## What you have to do
Please repeat only the stretch of records running from the first line through the line that contains "purpose of a hospital?".

-------- Provided information

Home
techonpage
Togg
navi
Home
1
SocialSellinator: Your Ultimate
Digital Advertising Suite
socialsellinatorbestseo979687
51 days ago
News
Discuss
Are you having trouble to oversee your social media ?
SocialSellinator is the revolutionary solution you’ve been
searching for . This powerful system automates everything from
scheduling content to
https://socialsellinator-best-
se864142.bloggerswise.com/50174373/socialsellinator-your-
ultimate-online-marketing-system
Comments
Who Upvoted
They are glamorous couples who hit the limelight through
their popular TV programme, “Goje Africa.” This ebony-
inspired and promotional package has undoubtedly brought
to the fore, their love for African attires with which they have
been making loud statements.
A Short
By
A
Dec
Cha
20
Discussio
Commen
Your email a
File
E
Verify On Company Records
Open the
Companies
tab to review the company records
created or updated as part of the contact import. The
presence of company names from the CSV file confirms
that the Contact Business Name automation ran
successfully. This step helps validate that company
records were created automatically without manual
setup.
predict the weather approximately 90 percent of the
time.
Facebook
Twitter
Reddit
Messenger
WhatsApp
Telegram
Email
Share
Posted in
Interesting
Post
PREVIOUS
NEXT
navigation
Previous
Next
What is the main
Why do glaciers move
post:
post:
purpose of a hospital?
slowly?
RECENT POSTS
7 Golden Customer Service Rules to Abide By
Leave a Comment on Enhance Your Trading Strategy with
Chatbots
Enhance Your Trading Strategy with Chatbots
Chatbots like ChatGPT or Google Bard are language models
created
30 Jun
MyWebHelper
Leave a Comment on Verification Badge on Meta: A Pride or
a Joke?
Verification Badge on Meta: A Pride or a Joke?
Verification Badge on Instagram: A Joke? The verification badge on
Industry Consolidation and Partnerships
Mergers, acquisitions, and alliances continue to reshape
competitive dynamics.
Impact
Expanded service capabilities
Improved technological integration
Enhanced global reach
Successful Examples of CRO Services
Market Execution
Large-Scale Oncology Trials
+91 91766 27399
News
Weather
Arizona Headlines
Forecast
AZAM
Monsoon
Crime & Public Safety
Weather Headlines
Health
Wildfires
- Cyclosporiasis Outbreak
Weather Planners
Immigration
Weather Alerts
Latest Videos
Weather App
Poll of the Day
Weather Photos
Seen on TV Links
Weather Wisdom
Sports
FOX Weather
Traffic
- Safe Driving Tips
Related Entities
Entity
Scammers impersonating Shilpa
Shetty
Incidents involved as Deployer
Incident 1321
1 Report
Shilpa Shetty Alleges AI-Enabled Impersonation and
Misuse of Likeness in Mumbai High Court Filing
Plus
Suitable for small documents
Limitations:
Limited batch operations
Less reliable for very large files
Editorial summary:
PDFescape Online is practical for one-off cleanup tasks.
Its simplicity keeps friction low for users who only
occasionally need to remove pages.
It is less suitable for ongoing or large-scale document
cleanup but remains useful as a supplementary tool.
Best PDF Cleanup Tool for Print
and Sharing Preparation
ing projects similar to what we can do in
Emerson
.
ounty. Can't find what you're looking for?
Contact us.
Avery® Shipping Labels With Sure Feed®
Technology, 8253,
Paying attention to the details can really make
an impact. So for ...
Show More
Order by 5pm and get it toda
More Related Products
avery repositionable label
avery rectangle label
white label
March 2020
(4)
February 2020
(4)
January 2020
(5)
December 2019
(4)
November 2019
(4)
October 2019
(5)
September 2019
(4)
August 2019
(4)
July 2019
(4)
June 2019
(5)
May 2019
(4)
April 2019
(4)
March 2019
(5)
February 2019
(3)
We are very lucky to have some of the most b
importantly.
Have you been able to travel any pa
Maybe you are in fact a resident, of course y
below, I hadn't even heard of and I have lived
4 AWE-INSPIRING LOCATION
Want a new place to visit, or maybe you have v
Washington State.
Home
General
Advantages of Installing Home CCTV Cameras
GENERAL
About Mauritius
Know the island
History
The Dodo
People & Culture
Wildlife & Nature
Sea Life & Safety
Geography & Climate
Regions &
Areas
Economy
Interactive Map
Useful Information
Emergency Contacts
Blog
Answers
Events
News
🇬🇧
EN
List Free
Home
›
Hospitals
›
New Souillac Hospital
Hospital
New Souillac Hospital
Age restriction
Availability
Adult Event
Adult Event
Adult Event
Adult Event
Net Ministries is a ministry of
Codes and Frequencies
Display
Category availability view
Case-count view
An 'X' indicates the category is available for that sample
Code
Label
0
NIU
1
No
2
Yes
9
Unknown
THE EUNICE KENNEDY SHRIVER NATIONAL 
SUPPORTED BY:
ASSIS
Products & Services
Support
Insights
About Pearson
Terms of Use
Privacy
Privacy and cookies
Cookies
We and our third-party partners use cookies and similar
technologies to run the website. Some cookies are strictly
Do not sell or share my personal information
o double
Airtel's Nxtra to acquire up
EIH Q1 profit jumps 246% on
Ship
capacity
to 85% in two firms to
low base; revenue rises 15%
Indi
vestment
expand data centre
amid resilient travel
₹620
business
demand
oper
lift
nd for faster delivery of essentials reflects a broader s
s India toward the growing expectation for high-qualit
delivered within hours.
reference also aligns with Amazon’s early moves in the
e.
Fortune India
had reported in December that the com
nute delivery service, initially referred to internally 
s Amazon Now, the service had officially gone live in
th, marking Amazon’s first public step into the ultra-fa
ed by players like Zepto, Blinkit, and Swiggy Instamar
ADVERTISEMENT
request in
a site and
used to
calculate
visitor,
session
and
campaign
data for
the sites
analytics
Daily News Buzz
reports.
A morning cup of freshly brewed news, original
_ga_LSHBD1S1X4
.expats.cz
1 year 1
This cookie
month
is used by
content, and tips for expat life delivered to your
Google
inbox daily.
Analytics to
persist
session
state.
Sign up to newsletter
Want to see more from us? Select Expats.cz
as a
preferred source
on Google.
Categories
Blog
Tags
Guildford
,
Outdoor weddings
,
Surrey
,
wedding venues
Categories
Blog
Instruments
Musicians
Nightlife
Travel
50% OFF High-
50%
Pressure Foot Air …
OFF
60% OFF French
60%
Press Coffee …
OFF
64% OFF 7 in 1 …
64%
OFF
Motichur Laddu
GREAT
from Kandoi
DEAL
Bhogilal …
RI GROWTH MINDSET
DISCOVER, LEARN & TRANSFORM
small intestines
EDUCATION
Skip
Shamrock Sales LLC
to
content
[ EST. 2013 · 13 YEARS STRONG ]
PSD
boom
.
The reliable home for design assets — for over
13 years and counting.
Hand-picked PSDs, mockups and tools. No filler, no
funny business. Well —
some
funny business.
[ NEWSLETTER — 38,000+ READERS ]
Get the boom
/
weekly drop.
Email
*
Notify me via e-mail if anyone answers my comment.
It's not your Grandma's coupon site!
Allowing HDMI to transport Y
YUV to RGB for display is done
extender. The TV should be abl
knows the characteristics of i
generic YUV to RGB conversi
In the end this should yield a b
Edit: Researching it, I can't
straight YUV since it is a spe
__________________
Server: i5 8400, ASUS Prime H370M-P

----------------

## Exercise result
Home
techonpage
Togg
navi
Home
1
SocialSellinator: Your Ultimate
Digital Advertising Suite
socialsellinatorbestseo979687
51 days ago
News
Discuss
Are you having trouble to oversee your social media ?
SocialSellinator is the revolutionary solution you’ve been
searching for . This powerful system automates everything from
scheduling content to
https://socialsellinator-best-
se864142.bloggerswise.com/50174373/socialsellinator-your-
ultimate-online-marketing-system
Comments
Who Upvoted
They are glamorous couples who hit the limelight through
their popular TV programme, “Goje Africa.” This ebony-
inspired and promotional package has undoubtedly brought
to the fore, their love for African attires with which they have
been making loud statements.
A Short
By
A
Dec
Cha
20
Discussio
Commen
Your email a
File
E
Verify On Company Records
Open the
Companies
tab to review the company records
created or updated as part of the contact import. The
presence of company names from the CSV file confirms
that the Contact Business Name automation ran
successfully. This step helps validate that company
records were created automatically without manual
setup.
predict the weather approximately 90 percent of the
time.
Facebook
Twitter
Reddit
Messenger
WhatsApp
Telegram
Email
Share
Posted in
Interesting
Post
PREVIOUS
NEXT
navigation
Previous
Next
What is the main
Why do glaciers move
post:
post:
purpose of a hospital?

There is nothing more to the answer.